Can LLM Agents Identify Spoken Dialects like a Linguist?
Tobias Bystrich, Lukas Hamm, Maria Hassan, Lea Fischbach, Lucie Flek, Akbar Karimi

TL;DR
This paper investigates whether large language models can classify spoken dialects like Swiss German using phonetic transcriptions and linguistic resources, comparing their performance to existing models and human linguists.
Contribution
It introduces a novel approach combining phonetic transcriptions with linguistic features for dialect classification using LLMs, and provides baseline comparisons with humans and other models.
Findings
LLMs improve dialect classification when given linguistic information.
Human linguist baseline shows potential of transcriptions for dialect recognition.
Opportunities exist to enhance automatic transcriptions for better classification.
Abstract
Due to the scarcity of labeled dialectal speech, audio dialect classification is a challenging task for most languages, including Swiss German.

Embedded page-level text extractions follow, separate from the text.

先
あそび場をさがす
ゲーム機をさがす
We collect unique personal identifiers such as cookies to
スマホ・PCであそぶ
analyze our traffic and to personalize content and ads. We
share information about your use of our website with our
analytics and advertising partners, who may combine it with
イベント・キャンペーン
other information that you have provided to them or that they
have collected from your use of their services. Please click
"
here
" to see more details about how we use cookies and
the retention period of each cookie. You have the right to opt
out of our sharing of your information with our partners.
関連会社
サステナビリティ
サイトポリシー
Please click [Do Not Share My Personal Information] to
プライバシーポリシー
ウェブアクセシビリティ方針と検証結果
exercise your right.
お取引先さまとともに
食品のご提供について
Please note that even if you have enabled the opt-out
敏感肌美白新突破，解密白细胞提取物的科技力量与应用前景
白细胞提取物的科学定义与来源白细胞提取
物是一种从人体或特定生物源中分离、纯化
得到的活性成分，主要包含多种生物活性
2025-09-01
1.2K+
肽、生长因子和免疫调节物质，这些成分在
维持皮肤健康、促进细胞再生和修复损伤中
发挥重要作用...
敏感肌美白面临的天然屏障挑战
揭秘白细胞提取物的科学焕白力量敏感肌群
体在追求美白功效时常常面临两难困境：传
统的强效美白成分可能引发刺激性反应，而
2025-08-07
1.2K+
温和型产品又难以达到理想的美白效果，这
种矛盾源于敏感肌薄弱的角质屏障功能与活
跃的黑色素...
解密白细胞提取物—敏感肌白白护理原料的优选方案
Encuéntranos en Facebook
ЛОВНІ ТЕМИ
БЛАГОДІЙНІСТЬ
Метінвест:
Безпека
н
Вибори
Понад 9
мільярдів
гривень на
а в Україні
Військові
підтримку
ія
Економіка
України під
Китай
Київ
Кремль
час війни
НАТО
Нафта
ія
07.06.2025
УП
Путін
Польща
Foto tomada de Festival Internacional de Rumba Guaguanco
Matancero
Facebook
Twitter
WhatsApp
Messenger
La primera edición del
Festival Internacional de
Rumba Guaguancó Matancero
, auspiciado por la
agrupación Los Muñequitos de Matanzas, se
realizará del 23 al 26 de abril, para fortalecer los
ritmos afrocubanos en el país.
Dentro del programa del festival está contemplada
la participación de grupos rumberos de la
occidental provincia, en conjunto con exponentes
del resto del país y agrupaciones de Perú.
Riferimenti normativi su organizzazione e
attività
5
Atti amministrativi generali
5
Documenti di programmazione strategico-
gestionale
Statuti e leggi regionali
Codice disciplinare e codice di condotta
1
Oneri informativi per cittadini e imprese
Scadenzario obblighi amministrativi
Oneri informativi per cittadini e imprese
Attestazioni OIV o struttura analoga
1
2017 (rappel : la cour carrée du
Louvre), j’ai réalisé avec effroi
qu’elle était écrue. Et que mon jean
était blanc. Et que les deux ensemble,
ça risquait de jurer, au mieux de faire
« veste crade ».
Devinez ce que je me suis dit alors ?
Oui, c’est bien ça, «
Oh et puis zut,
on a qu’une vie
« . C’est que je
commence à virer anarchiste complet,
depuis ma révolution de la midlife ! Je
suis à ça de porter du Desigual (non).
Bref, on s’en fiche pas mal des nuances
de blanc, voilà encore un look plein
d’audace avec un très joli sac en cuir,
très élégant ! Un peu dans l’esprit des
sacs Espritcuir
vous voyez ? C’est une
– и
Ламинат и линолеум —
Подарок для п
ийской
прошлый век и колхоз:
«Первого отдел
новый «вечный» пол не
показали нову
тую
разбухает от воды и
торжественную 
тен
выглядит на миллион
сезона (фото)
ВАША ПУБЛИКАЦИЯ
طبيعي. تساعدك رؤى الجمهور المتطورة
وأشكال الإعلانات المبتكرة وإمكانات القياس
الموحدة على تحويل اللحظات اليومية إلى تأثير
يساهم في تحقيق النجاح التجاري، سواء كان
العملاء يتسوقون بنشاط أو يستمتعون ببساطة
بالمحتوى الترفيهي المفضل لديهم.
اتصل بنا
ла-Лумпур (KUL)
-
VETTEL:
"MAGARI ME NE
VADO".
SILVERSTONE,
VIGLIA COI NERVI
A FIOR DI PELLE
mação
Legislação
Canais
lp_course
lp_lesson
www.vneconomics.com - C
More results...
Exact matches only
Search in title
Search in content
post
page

In this work, we explore the ability of large language models (LLMs) as agents in understanding the dialects and whether they can show comparable performance to models such as HuBERT in dialect classification. In addition, we provide an LLM baseline and a human linguist one. Our approach uses phonetic transcriptions produced by ASR systems and combines them with linguistic resources such as dialect feature maps, vowel history, and rules. Our findings indicate that, when linguistic information is provided, the LLM predictions improve. The human baseline shows that automatically generated transcriptions can be beneficial for such classifications, but also presents opportunities for improvement.